• [TASK TO CARRY OUT] Where in the listing does the word "فتحي" appear? Report each line that holds it.

Content starts

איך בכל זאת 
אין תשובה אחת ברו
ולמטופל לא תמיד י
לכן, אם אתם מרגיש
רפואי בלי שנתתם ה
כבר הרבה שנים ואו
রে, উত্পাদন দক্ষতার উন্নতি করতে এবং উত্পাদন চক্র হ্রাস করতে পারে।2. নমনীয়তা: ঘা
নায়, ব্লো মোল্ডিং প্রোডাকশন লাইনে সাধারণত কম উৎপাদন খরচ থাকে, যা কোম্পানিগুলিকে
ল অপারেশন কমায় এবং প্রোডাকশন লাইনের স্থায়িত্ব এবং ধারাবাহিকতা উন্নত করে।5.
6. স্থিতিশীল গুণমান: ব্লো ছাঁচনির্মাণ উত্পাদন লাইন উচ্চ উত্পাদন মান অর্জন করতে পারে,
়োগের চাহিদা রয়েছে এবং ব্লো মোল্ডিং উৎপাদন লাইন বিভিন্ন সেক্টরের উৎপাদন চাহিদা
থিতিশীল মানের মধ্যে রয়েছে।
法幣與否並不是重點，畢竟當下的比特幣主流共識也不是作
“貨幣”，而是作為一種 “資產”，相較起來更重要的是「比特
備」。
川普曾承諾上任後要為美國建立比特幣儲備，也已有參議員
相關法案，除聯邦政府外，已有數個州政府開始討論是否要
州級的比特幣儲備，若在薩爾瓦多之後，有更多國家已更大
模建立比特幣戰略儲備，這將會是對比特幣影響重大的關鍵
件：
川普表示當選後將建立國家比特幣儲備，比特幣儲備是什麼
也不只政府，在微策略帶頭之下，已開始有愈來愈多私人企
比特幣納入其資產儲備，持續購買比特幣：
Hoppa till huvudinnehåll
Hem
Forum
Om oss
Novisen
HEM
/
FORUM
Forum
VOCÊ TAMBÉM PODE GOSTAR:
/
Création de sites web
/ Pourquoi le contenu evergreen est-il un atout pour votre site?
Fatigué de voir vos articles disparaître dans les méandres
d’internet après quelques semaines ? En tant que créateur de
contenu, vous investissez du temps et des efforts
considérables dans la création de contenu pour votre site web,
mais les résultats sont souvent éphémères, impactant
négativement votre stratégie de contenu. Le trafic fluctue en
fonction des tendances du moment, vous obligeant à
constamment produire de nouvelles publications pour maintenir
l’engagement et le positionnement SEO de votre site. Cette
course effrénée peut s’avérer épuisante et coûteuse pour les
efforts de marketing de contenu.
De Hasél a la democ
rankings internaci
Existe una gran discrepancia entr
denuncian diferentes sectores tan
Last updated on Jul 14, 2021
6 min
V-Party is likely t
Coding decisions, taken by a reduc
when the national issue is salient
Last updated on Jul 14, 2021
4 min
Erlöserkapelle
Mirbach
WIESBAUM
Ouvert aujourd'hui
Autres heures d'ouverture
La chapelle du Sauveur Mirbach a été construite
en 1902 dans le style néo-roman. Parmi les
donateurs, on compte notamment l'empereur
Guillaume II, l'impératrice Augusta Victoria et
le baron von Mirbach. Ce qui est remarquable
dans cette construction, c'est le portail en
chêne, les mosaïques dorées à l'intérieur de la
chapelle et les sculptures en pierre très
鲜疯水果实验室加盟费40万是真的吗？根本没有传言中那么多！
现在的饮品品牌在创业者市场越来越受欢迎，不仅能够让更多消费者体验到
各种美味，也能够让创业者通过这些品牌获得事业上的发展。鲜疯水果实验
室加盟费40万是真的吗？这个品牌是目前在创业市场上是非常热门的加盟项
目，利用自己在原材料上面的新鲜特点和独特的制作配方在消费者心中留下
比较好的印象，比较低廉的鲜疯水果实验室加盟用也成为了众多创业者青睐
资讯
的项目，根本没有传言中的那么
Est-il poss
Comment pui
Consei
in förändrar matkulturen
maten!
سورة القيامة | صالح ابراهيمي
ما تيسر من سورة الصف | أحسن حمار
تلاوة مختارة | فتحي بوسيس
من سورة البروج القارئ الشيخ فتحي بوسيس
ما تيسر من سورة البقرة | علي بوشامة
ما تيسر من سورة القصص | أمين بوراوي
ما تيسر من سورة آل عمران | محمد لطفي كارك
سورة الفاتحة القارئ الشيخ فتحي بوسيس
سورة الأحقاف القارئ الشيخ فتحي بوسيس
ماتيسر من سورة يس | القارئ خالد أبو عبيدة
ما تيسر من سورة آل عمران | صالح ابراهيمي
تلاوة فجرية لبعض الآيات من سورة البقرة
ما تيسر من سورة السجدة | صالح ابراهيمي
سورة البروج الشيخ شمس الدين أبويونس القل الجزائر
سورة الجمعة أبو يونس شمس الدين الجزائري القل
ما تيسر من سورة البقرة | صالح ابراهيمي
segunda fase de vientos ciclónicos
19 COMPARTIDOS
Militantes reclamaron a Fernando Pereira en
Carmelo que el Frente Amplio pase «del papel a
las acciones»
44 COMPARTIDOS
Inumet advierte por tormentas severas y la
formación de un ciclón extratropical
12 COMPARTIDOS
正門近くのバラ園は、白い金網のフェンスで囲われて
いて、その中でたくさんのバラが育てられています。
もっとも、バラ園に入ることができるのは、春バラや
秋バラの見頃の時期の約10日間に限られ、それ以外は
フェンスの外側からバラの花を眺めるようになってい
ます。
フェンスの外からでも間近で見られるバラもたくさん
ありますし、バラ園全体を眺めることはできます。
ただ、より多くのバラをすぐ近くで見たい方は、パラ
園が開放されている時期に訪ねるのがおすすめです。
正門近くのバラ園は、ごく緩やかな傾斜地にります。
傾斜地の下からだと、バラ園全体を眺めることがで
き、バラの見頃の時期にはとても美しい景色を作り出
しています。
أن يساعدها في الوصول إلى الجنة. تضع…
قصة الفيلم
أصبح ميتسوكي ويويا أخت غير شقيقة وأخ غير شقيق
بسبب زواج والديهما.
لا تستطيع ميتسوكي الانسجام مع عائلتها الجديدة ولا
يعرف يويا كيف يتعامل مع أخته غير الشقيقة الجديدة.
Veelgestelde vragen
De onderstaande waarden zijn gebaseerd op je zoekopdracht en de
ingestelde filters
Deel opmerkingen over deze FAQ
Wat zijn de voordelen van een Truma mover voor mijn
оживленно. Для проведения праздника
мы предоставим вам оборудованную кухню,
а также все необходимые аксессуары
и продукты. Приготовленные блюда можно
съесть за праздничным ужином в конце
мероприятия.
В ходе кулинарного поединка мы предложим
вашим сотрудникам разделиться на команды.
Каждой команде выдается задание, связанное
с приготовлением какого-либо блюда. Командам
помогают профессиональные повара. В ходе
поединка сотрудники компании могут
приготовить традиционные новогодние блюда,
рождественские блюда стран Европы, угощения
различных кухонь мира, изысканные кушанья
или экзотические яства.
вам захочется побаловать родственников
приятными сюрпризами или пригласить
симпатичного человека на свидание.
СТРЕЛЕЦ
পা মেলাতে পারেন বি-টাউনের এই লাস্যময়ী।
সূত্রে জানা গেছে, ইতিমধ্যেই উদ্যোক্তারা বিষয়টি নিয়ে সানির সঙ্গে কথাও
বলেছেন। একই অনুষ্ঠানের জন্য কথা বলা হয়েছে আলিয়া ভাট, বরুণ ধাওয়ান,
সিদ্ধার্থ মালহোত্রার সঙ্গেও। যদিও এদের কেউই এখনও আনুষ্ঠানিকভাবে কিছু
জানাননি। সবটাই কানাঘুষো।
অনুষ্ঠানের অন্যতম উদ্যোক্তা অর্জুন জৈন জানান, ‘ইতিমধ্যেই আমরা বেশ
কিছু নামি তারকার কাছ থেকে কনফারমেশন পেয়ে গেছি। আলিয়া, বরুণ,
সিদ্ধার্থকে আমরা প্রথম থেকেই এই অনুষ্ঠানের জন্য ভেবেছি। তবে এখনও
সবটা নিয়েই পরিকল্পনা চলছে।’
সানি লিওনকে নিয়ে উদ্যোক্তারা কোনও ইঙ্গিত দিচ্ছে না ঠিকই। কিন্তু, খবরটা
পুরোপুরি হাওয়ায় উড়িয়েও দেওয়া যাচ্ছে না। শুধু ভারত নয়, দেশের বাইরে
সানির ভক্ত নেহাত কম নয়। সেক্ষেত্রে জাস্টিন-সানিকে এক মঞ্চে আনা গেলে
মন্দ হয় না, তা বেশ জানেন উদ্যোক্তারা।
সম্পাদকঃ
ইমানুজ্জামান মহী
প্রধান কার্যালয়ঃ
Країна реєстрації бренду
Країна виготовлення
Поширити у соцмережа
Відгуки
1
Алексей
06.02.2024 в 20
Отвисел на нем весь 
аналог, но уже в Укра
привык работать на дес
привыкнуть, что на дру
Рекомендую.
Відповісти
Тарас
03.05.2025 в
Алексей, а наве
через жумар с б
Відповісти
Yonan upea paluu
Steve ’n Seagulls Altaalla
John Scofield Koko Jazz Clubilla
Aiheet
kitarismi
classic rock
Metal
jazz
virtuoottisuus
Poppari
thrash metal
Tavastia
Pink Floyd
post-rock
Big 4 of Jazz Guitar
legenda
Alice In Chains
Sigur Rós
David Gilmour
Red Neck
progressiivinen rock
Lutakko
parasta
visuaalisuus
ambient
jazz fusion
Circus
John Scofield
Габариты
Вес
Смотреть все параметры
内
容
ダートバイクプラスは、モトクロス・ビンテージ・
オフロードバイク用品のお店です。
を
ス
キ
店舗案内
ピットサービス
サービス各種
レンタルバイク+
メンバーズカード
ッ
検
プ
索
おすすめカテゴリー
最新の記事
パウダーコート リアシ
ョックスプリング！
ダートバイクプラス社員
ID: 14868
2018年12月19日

Content ends

• [PROBLEM SOLUTION]
تلاوة مختارة | فتحي بوسيس
من سورة البروج القارئ الشيخ فتحي بوسيس
سورة الفاتحة القارئ الشيخ فتحي بوسيس
سورة الأحقاف القارئ الشيخ فتحي بوسيس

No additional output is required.